À partir du 7 janvier, tout le bœuf brésilien exporté vers les États-Unis est soumis à un droit de douane hors contingent de 26,4 %, mais la demande du marché américain n’a pas diminué. Selon le rapport hebdomadaire du 22 mai de l’Agricultural Marketing Service de l’USDA (USDA/AMS), pour la semaine se terminant le 16 mai, le Brésil avait exporté 159 729 tonnes de bœuf vers les États-Unis, soit une augmentation de 12 % sur un an. Au premier trimestre 2026, le Brésil a exporté pour 795 millions de dollars de bœuf vers les États-Unis, en hausse de 21 % sur un an.
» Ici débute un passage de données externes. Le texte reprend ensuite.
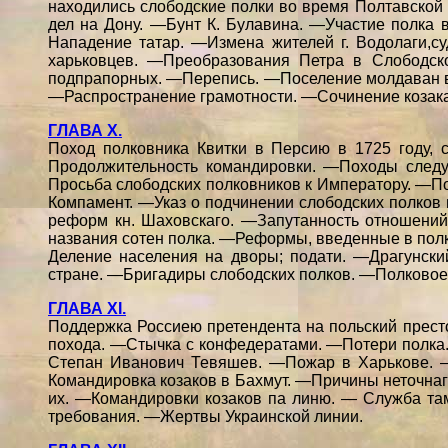
находились слободские полки во время Полтавско
дел на Дону. —Бунт К. Булавина. —Участие полка
Нападение татар. —Измена жителей г. Водолаги,с
харьковцев. —Преобразования Петра в Слободск
подпрапорных. —Перепись. —Поселение молдаван в
—Распространение грамотности. —Сочинение козака 
ГЛАВА X.
Поход полковника Квитки в Персию в 1725 году, 
Продолжительность командировки. —Походы следу
Просьба слободских полковников к Императору. —По
Компамент. —Указ о подчинении слободских полков
реформ кн. Шаховскаго. —Запутанность отношени
названия сотен полка. —Реформы, введенные в полк
Деление населения на дворы; подати. —Драгунски
стране. —Бригадиры слободских полков. —Полковое 
ГЛАВА XI.
Поддержка Россиею претендента на польский престо
похода. —Стычка с конфедератами. —Потери полка
Степан Иванович Тевяшев. —Пожар в Харькове. —
Командировка козаков в Бахмут. —Причины неточнаг
их. —Командировки козаков па линю. — Служба та
требования. —Жертвы Украинской линии.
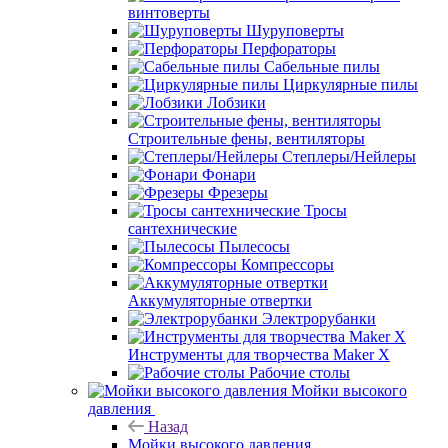
винтоверты
Шуруповерты
Перфораторы
Сабельные пилы
Циркулярные пилы
Лобзики
Строительные фены, вентиляторы
Степлеры/Нейлеры
Фонари
Фрезеры
Тросы
сантехнические
Пылесосы
Компрессоры
Аккумуляторные отвертки
Электрорубанки
Инструменты для творчества Maker X
Рабочие столы
Мойки высокого
давления
Назад
Мойки высокого давления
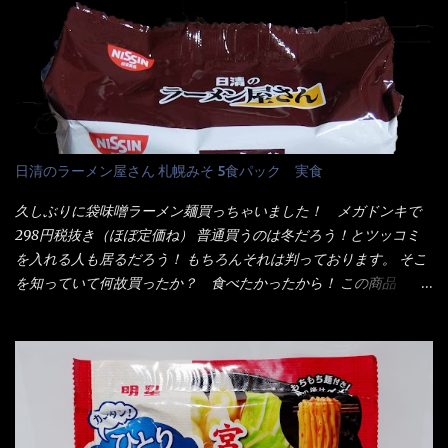
油脂、植物性たん白、食塩、とろろ芋、卵白)、かやく(小えびてん
いつきました。 見た目は、炎のシルエットが辛さを醸し出してい
ぷら)、添付調味料(砂糖、食塩、しょうゆ、魚介エキス、たん白加
る・・・ でもパッケージに惑わされてはいけない！！ 私はペ
水分解物、ねぎ、香辛料、 植物油 、香味油脂)／加工でん粉、調味
ヤングの【獄激辛焼きそば】を完食した漢だ。 その後の獄激辛カ
料(アミノ酸等)、炭酸カルシウム、カラメル色素、リン酸塩
レーもな！ 今回、カップヌードル激辛味噌はカップに敢えて辛
(Na)、増粘多糖類、レシチン、酸化防止剤(ビタミンE)、クチナシ
さレベルが記載されている。 それはレベル5！ 日清としては最上
色素、香料、ベニコウジ色素、ビタミンB2、ビタミンB1、香辛料
位の辛さと云っている訳だ。 昨年モデルも食べてはいるけど、1年
抽出物、(一部にえび・小麦・そば・卵・ さば ・大豆・豚肉・やま
も経つと記憶の彼方に・・・いや歳だから記憶力が、どうのこう
日清のラーメン屋さん 札幌みそ 5食パック 実食
いも・ゼラチンを含む) 材料から見れば、緑のたぬきの方が蒲鉾が
のではない。 記憶に残るだけのインパクトに欠けている商品と
入っている！ あの半円形のヤツね！ それとカロチン色素・・・
云う事（当時） 開封すると・・・ 小袋なんてありゃしない！ カ
久しぶりに袋味噌ラーメン麺買っちゃいました！ メガドンキで
さば！？ さばって鯖か？？ サバ読んでないか？？ ■カロリー
ップヌードルは基本蓋開けて、熱湯を注ぐだけで出来る！それが
298円税抜き（ほぼ定価ね） 普通買うのは冬だろう！とツッコミ
比較 緑のたぬき ...
デビュー時からの最大のポイント。 だから粉末スープの具も全
を入れる人も居るだろう！ もちろんそれは判っております。 そこ
部カップの中でカオス状態。 これ特に縦型Bigカップだと、スー
を知っていて何故買ったか？ 食べたかったから！ この商品
プが沈殿するのよねぇ～ だから毎度、ホワイトカップを別に用
2019/6/3にリニューアル販売しているらしくてね！ 麺もスープ
意！ 3分待つのだゾ！ チェルシー！！ OK？ は～い こうな
も。北海道こだわりで全面改良らしい・・・そうと知ったら食べ
りました～ 熱湯によりカップ内に対流が起こり、表層が泡立っ
てみないといけないじゃん！（知るのが遅い） リニューアル前の
ている～ 隣に用意したのが、ホワイトカップ丼型です。 こちら
は食べた事あるのよ！でもここ数年は、カップ麺の方が話題性も
へ内容物を全て移すのと同時に、スープも満遍なく全体に行き渡
品揃えも上じゃん！ だって話題性の無いのを食べても・・・しょ
させる。 箸で麺から移動させ、具とスープは最後に移すとこうな
うが無いじゃん！ 日本で話題性が無いのに、外国の人には尚更ね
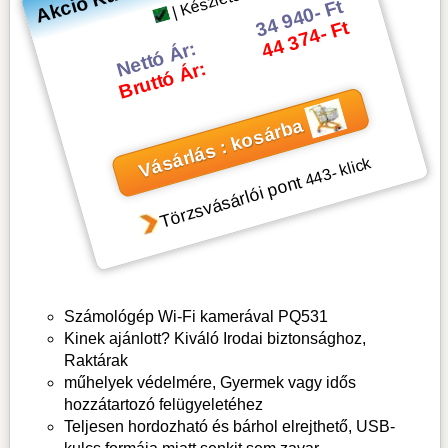
| Készleten
34 940- Ft
44 374- Ft
Nettó Ár:
Bruttó Ár:
Vásárlás : kosárba
- klick
443
Törzsvásárlói pont
Számológép Wi-Fi kamerával PQ531
Kinek ajánlott? Kiváló Irodai biztonsághoz,
Raktárak
műhelyek védelmére, Gyermek vagy idős
hozzátartozó felügyeletéhez
Teljesen hordozható és bárhol elrejthető, USB-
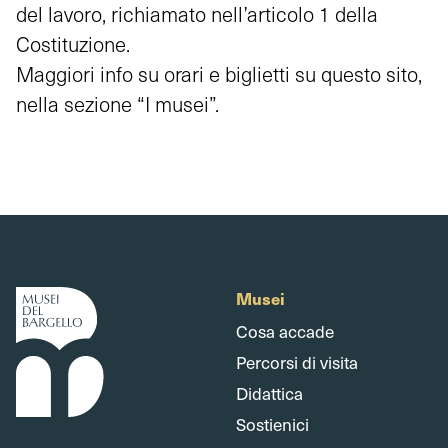
del lavoro, richiamato nell’articolo 1 della
Costituzione.
Maggiori info su orari e biglietti su questo sito,
nella sezione “I musei”.
Musei
Cosa accade
Percorsi di visita
Didattica
Sostienici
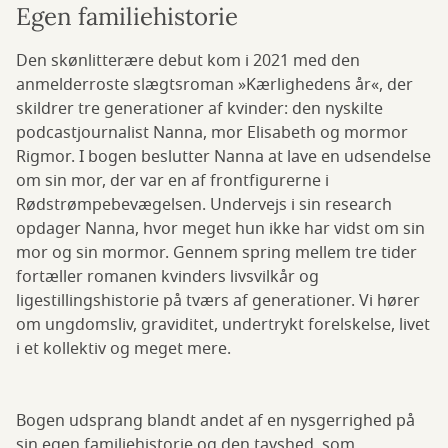
Egen familiehistorie
Den skønlitterære debut kom i 2021 med den
anmelderroste slægtsroman »Kærlighedens år«, der
skildrer tre generationer af kvinder: den nyskilte
podcastjournalist Nanna, mor Elisabeth og mormor
Rigmor. I bogen beslutter Nanna at lave en udsendelse
om sin mor, der var en af frontfigurerne i
Rødstrømpebevægelsen. Undervejs i sin research
opdager Nanna, hvor meget hun ikke har vidst om sin
mor og sin mormor. Gennem spring mellem tre tider
fortæller romanen kvinders livsvilkår og
ligestillingshistorie på tværs af generationer. Vi hører
om ungdomsliv, graviditet, undertrykt forelskelse, livet
i et kollektiv og meget mere.
Bogen udsprang blandt andet af en nysgerrighed på
sin egen familiehistorie og den tavshed, som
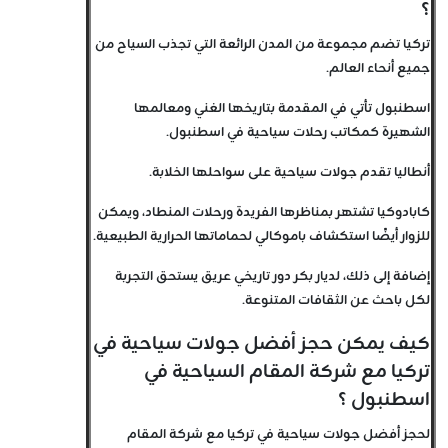
؟
تركيا تضم مجموعة من المدن الرائعة التي تجذب السياح من
جميع أنحاء العالم.
اسطنبول تأتي في المقدمة بتاريخها الغني ومعالمها
الشهيرة كمكاتب رحلات سياحية في اسطنبول.
أنطاليا تقدم جولات سياحية على سواحلها الخلابة.
كابادوكيا تشتهر بمناظرها الفريدة ورحلات المنطاد، ويمكن
للزوار أيضًا استكشاف باموكالي لحماماتها الحرارية الطبيعية.
إضافة إلى ذلك، لديار بكر دور تاريخي عريق يستحق التجربة
لكل باحث عن الثقافات المتنوعة.
كيف يمكن حجز أفضل جولات سياحية في
تركيا مع شركة المقام السياحية في
اسطنبول ؟
لحجز أفضل جولات سياحية في تركيا مع شركة المقام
Les importations totales de bœuf des États-Unis au premier trimestre ont atteint 562 000 tonnes, pour une valeur de près de 4,5 milliards de dollars, en hausse de 18 % sur un an et de 122 % par rapport à il y a cinq ans.

Face à des prix de détail records, l’American Farm Bureau Federation a indiqué que l’administration Trump étudie la suspension des limitations quantitatives du système TRQ pendant 200 jours, ce qui permettrait d’importer des quantités illimitées de bœuf à des droits réduits, bénéficiant principalement à l’Australie, à la Nouvelle-Zélande, à l’Uruguay et à l’Argentine – le contingent de cette dernière ayant été porté de 20 000 à 100 000 tonnes par Trump en février 2026. Le Brésil, qui ne dispose pas de son propre contingent ni d’accord de libre-échange, continuera de se battre dans l’espace restant et de payer le droit de douane hors contingent de 26,4 %. L’inflation globale des prix alimentaires aux États-Unis sur 12 mois est de 3,2 %, tandis qu’en avril 2026, le prix du bœuf a augmenté de 14,8 % sur un an, avec une prévision de hausse supplémentaire de 12,1 % pour le reste de l’année 2026. En 2025, le Brésil a dépassé les États-Unis pour la première fois en termes de production mondiale de bœuf, avec des prévisions pour 2026 de 12,37 millions de tonnes pour le Brésil contre 11,741 millions pour les États-Unis. Ce pays, qui a été un modèle d’exportation pendant des décennies, achète désormais du bœuf à ceux qui ont appris de lui, et paie des droits de douane supplémentaires pour garantir son approvisionnement.